I have a fourth grade boy and it’s only a matter of time before he will find online porn videos. My feeling is that kids exposed to porn video at an early age develop false expectations of what relationships between older people are in reality, and especially what women are like. I’ve been thinking that it might be a good idea to have my husband tuck some Playboy magazines in my son’s room, accompanied by a conversation that it’s OK for him to look at these. I think it’s healthier for a boy to see these images and let his imagination go wild rather than giving him explicit images that become the paradigm for him. We’re unsure if this is the right step to take. What do you think?
Pornography definitely poses a dilemma for those of us who are concerned both with acceptance of various forms of sexual expression and with the objectification of girls’ and women’s bodies. I have experienced this conflict within me for some time, long before the internet enabled access to a gargantuan amount of of unregulated images and videos. While I believe it to be unreasonable to tell individuals that what sexually excites them in their minds is “wrong,” when desire and arousal translate into harm of an individual or individuals, that clearly is wrong—as in the case of, for example, rape.
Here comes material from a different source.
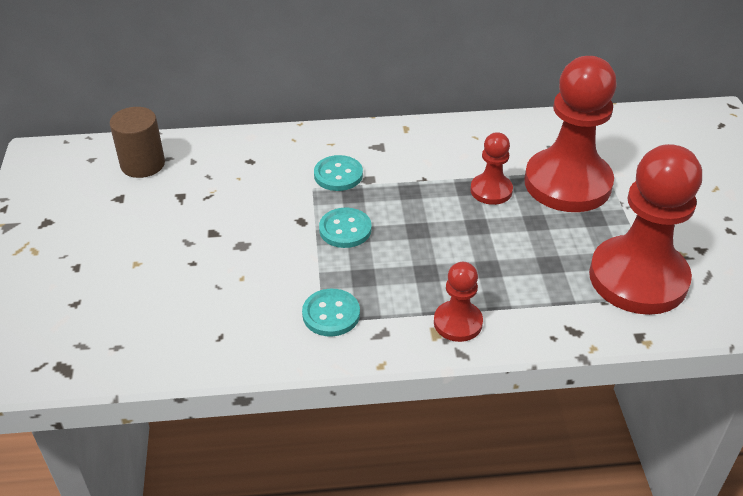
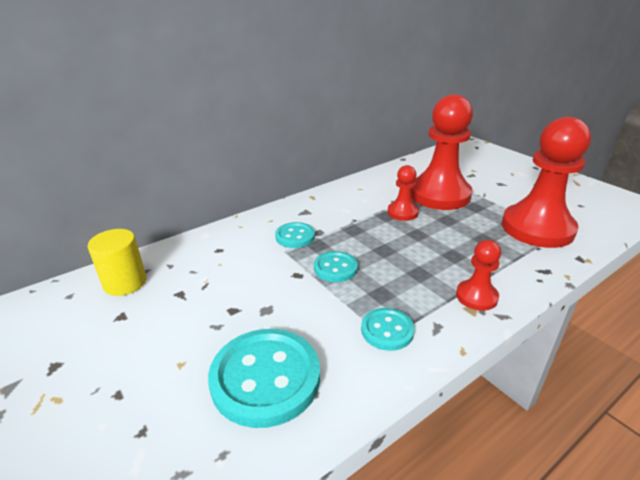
camera: 30 degrees left, 10 degrees down
(143, 164) = (125, 282): brown cylinder -> yellow cylinder
(190, 306) = (265, 378): none -> turquoise button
Relatively “tame” pornography videos where actors are being paid well and there is full consent of all involved fall into a gray area for me, however. While presumably no individuals are being harmed, I do tend to believe that some general harm is being done to many viewers and, thus, their partners. I have heard anecdotally that those who have grown up with internet porn as a part of their lives often have unrealistic expectations for what their sexual experience should be like and for what their (in particular, female) partners will find desirable and enjoy. Thus, for example, boys who have learned about sex through porn may expect that their female partners will want there to be a level of coercion in the encounter or will anticipate a manifestation of arousal that is unrealistic.
Playboy and other comparatively “tame” porn are also in a somewhat gray area for me because, as you mention, they set up unrealistic expectations regarding body image and body hair. They also, of course, objectify the female form. However, as much as I dislike the objectification of the female body in such magazines, it’s probably no more harmful than the Sports Illustrated so-called “swimsuit issue” and so many other magazines and ads. Many individuals are turned on by visuals, and I can’t see that it’s anyone’s place to tell them that is wrong.
However, as with all social issues that we care about, I believe in talking as much as possible. So if you do decide to provide your son with Playboy, I urge you to talk about the problems involved with the objectification of girls and women and about the unrealistic expectations you’re concerned about. (I’m not sure you have to do that as you hand it to him, however. That may be a bit of a buzz kill.)
On a final note, though, I do wonder if you’re actually accomplishing what you’re hoping to accomplish. How will this stop him from looking for porn on the internet?